This week’s Research Ethics Roundup discusses a study on the low rate of publication of pediatric studies, the ethics of compensating women for eggs donated to research, Senator Elizabeth Warren’s argument for improved data sharing, and a study of standard versus semi-naturalistic caging for lab rats.
Half of all Pediatric Clinical Trials Abandoned, Unpublished: According to an article written by Stephen Feller of United Press International, researchers at Boston Children’s Hospital followed 559 studies of pediatric patients and found of the completed trials,“30 percent… were not published, erasing the results of 69,165 children in the studies.” One of the researchers, Dr. Natalie Pica, said, “We need to make sure that when children participate in clinical trials, their efforts are contributing to broader scientific knowledge.”
Should We Pay Women to Donate their Eggs for Research? No, and Here’s Why: In a Los Angeles Times column, Michael Hiltzik discusses a proposal to overturn a California’s ban on paying women for donating their eggs to scientific research. Proponents of the bill argue that because women are legally compensated when they donate their eggs to infertile couples, women should be able to receive compensation if they choose to donate their eggs to research. Hiltzik notes, however, that the National Academy of Sciences, the California Institute for Regenerative Medicine, and some bioethicists oppose the latter type of compensation because egg harvesting involves invasive procedures and much less clinical oversight than that provided to research subjects.
Sharing Research Through Data Sharing: In a perspective piece written for the New England Journal of Medicine, Senator Elizabeth Warren addresses concerns about the calls for increased data sharing. She states that while “the privacy of participants must be protected, access to the data underlying trial results can provide an avenue for independent confirmation of results and further analyses of the data set, raising the bar for academic rigor and integrity and speeding the progress of medical research.”

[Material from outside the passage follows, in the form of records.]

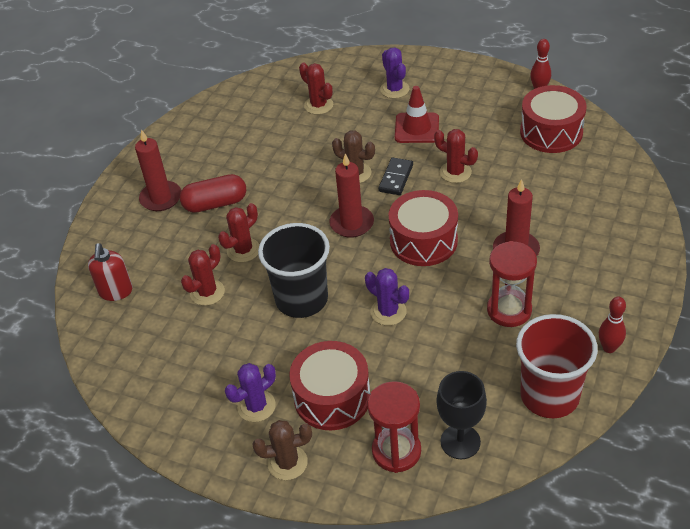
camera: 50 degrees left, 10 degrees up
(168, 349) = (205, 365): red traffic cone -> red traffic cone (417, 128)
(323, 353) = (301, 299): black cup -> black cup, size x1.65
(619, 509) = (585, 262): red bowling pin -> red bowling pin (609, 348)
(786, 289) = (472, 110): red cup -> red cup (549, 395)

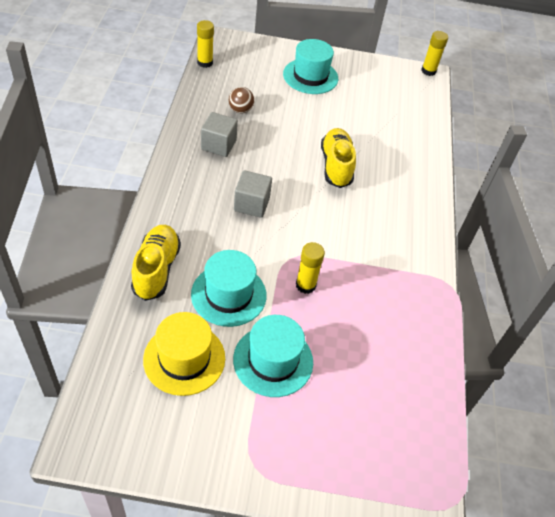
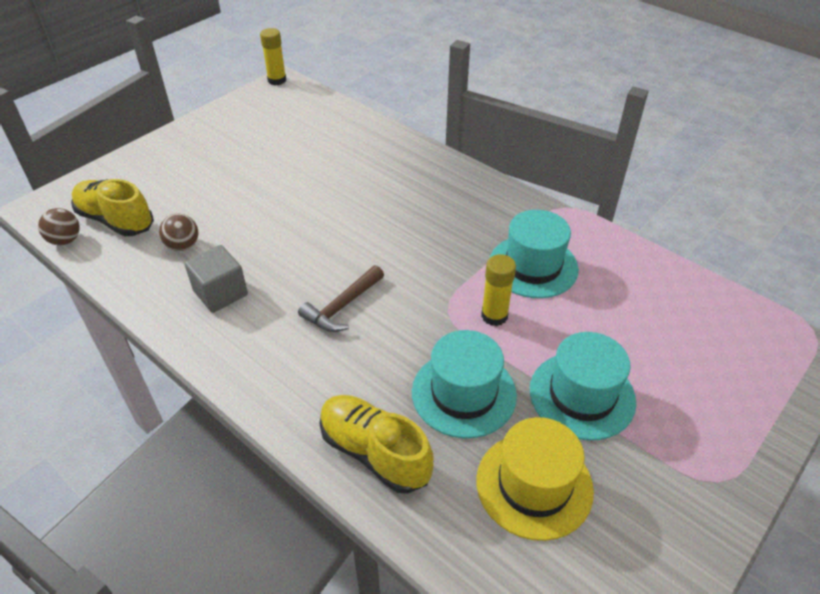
camera: 50 degrees left, 5 degrees down
(205, 62) = (65, 240): yellow glue stick -> brown ball
(251, 204) = (342, 307): grey cube -> brown hammer
(310, 76) = (192, 163): turquoise hat -> turquoise hat (533, 266)
(336, 166) = (345, 209): yellow shoe -> yellow shoe (116, 220)

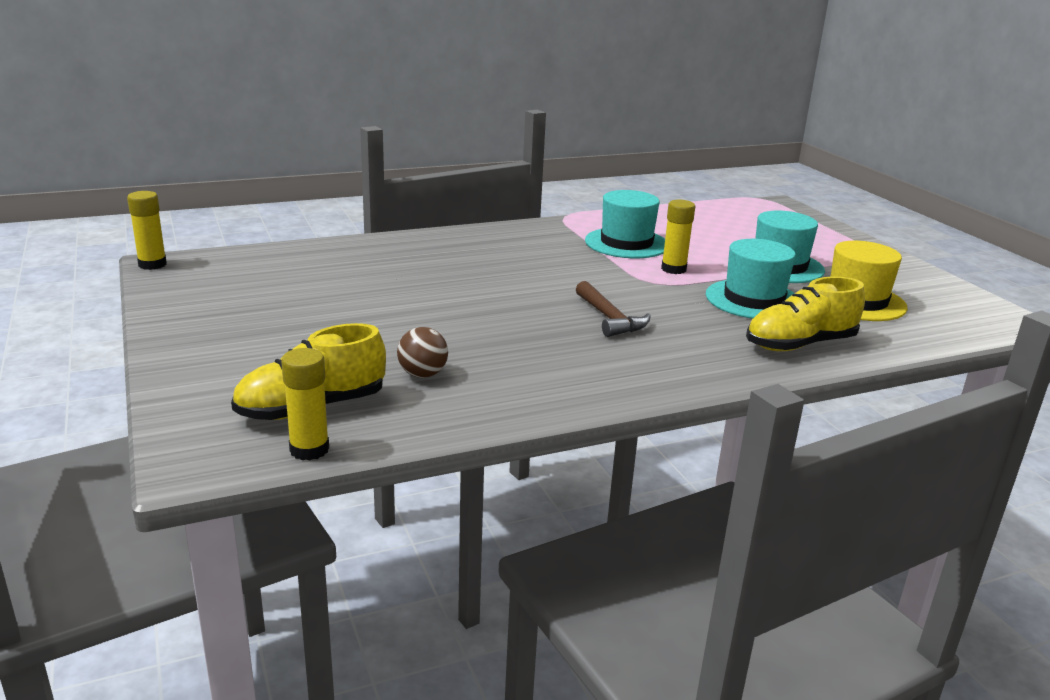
camera: 65 degrees left, 20 degrees down
(65, 240) = (309, 449): brown ball -> yellow glue stick
(220, 293) = (532, 368): grey cube -> none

Are Cages Skewing Laboratory Animal Research Results?: In this ALN Magazine article, Elizabeth Doughman reports the findings of a study that compared the behavior of rats in standard lab housing and in a semi-naturalistic environment. The study found that standard lab cages may compromise the animals’ welfare, as the rats kept in standard cages stretched nine times as often as those in semi-naturalistic caging, a marker that the lab rats have much less mobility. The research team also claims that the barren environment of standard caging makes the animals highly sensitive to “otherwise meaningless variables (e.g. new laundry detergent; the sound of dropping something),” which the authors say can skew research results.